Verilen Metin —
=-=-=

Diğer yandan ABD’nin Ortadoğu dahil her yerde üssü, eli kulağı varken Rusya sınırlı erişime sahip. Ancak o zaman ABD tarafına meyledip Rusya’ya cephe mi alalım? Keşke ABD’nin PYD konusundaki malum planları olmasa belki. Ama şu durumda Türkiye’nin tamamen ABD tarafına dış politika olmasa da sadece askeri manada bile dönerek Rusya’yı karşısına alması da bunun tam tersi de büyük hata olacaktır.
Hazır ABD, S-400’de Ruslara kaptırdık, bari savaş uçağında kaptırmayalım diye konuşurken bu fırsat değerlendirilmeli. Ancak unutmamak lazım ki ABD içinde Türkiye’yi tamamen defterden silip ileride hedef tahtasına oturtmak isteyen bir çevreler de var. Bunların ekmeğine de yağ sürmemeliyiz. Bu çevrelerin yaptırım ve diğer faaliyetlerini dengeleyecek bir güç Rusya’da maalesef yok. Zaten Rusya ABD karşısında Türkiye’ye kol kanat gerecek güce sahip değil. Kelin ilacı olsa başına sürer.
KİM KİMİNLE ANLAŞIR?
Geleceğe dair savaş teorilerini konuşmak saçma ama geçende bir arkadaşım “Sence ABD ile aramızda bir sorun çıksa Rusya ne yapar?” dediğinde. “Bence hemen ABD ile anlaşır ve şurası senin, burası benim demek ister. Başarabilirler mi orasını bilemem.” dedim. Tersini düşündüğümüzde ise şu an ne kadar kızsak da NATO/ABD bize bir güvence sağlıyor.
Ben Rusya’nın nükleer gücü olmasa ABD’in insan hakları veya milyonların ölümünü dikkate almadan tereddüt etmeden Rusya’ya saldıracağını düşünüyorum. Ayni şeyi Çin’e yapabileceğini düşünmüyorum. Çin sadece nükleer gücüne dayanmıyor. ABD ile iç içe geçmiş ekonomik ilişkileri ve muazzam bir nüfusa sahip.

=-=-=

Veri Listesi —
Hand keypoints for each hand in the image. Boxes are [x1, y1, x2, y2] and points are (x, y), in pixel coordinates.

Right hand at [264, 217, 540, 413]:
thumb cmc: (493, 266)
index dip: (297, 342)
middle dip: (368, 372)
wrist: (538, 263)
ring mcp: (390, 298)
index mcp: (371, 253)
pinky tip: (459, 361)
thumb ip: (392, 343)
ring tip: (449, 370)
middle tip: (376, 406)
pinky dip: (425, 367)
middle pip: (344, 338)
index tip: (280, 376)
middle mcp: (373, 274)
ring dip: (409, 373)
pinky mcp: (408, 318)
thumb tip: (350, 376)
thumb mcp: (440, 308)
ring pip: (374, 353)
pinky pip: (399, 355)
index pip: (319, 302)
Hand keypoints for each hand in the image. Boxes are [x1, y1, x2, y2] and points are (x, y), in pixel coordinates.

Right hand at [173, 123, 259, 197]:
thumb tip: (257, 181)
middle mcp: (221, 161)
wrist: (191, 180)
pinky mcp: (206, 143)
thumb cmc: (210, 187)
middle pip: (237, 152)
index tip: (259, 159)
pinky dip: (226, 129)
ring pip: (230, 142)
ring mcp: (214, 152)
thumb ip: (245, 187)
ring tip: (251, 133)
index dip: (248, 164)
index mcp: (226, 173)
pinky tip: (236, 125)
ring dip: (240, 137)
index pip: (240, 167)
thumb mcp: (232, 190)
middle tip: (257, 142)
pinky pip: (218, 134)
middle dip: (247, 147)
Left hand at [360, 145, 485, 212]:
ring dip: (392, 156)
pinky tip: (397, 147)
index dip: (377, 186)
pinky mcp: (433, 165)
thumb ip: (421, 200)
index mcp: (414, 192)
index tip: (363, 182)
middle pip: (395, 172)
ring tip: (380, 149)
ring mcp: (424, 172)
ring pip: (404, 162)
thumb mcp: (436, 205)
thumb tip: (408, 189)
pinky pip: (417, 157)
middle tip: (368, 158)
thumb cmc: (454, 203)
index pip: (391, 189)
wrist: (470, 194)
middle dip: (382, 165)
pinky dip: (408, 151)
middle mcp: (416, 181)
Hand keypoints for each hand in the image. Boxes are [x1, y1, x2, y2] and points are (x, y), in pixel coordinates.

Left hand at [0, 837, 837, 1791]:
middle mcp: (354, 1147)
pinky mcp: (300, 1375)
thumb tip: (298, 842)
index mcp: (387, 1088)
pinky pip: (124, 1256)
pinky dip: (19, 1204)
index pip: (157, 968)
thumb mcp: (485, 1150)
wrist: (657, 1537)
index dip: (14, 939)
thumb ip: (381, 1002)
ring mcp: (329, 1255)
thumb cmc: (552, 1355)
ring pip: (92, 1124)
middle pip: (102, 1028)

=-=-=

Çalışma Talimatı —
Türkiye, ABD ve Rusya ilişkileri üzerine yazılmış metinde yazar, ABD'nin Rusya'ya yapabileceğini düşündüğü şeyi Çin'e yapabileceğini neden düşünmüyor? Metnin verdiği gerekçeyi bir ile üç cümle arasında açıklayın.

Alıştırma Çözümü —
Yazara göre Çin yalnızca nükleer gücüne dayanmıyor. Çin'in ABD ile iç içe geçmiş ekonomik ilişkileri ve muazzam bir nüfusu var.